_Short problem 1:_
List every distinct four-digit year that appears in the source text about the 36-star flag.
-- START Source text --
|36 STAR ANTIQUE AMERICAN PARADE FLAG OF THE CIVIL WAR ERA, IN AN ESPECIALLY LARGE SCALE AND WITH BOLD COLOR, 1864-67, NEVADA STATEHOOD
|Frame Size (H x L):||Approx. 40" x 55"|
|Flag Size (H x L):||28.25" x 43.25"|
|36 star American national flag of the Civil War era, printed on coarse, glazed cotton. The 36th state, Nevada, entered the Union during the Civil War on October 31st, 1864. The last Confederate general surrendered on May 26th, 1865. The 36 star flag became official on July 4th of that year, but makers of printed flags would have begun adding a 36th star to their flags in 1864, even before the addition of the new state occurred.
Lincoln pushed Nevada through to statehood on October 31st, 1864, during the Civil War, and just 8 days before the November election. The territory’s wealth in silver was attractive to a nation struggling with the debts of war and so increased support for the Republican ticket. While the 36th star wasn't officially added until July 4th of the following year, the makers of printed flags are known to have begun adding the 36th star as early as July of 1864, several months before the addition of Nevada actually occurred. This was a common practice during the late 19th century and is reflective of both the nation's desire for Westward Expansion and the hope of flag-makers to bring new star counts to market before their competitors. The 36 star flag was officially replaced by the 37 star flag in 1867, following the addition of Nebraska.
-- END Source text --
-- START Data to use --
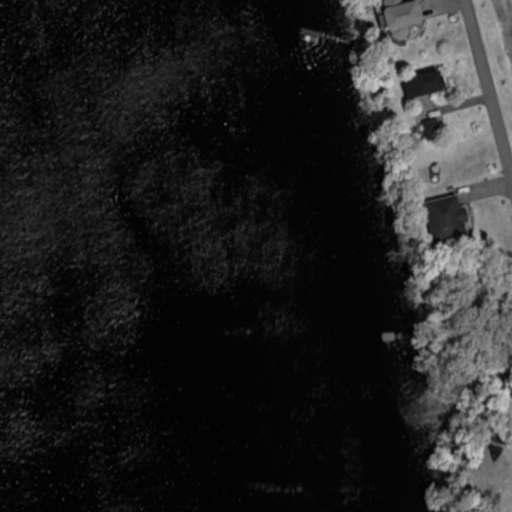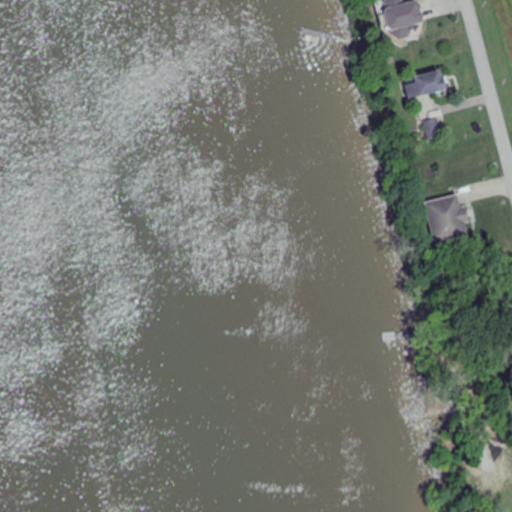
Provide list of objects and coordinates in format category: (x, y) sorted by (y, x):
building: (401, 16)
building: (426, 83)
road: (488, 89)
building: (434, 128)
building: (448, 218)
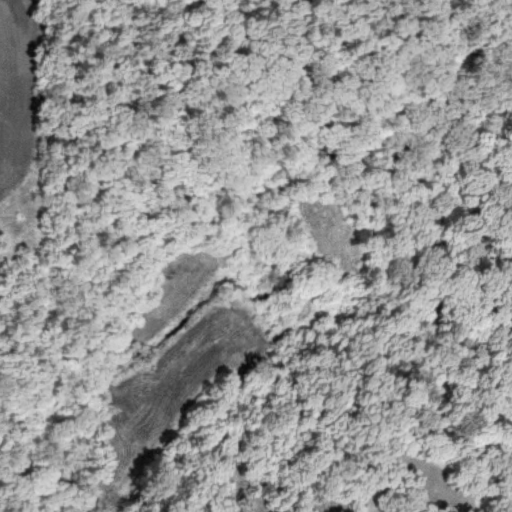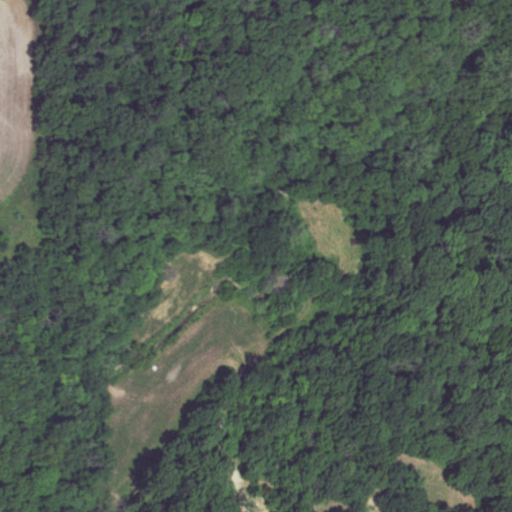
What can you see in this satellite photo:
-- END Data to use --
_Short problem 2:_
Lay out the lines of the records as a numbered list, omitting blank lines and leaving the pictures out of the answer.

_Exercise output 1:_
1864, 1865, 1867

_Exercise output 2:_
1. Provide list of objects and coordinates in format category: (x, y) sorted by (y, x):
2. building: (401, 16)
3. building: (426, 83)
4. road: (488, 89)
5. building: (434, 128)
6. building: (448, 218)
7. What can you see in this satellite photo:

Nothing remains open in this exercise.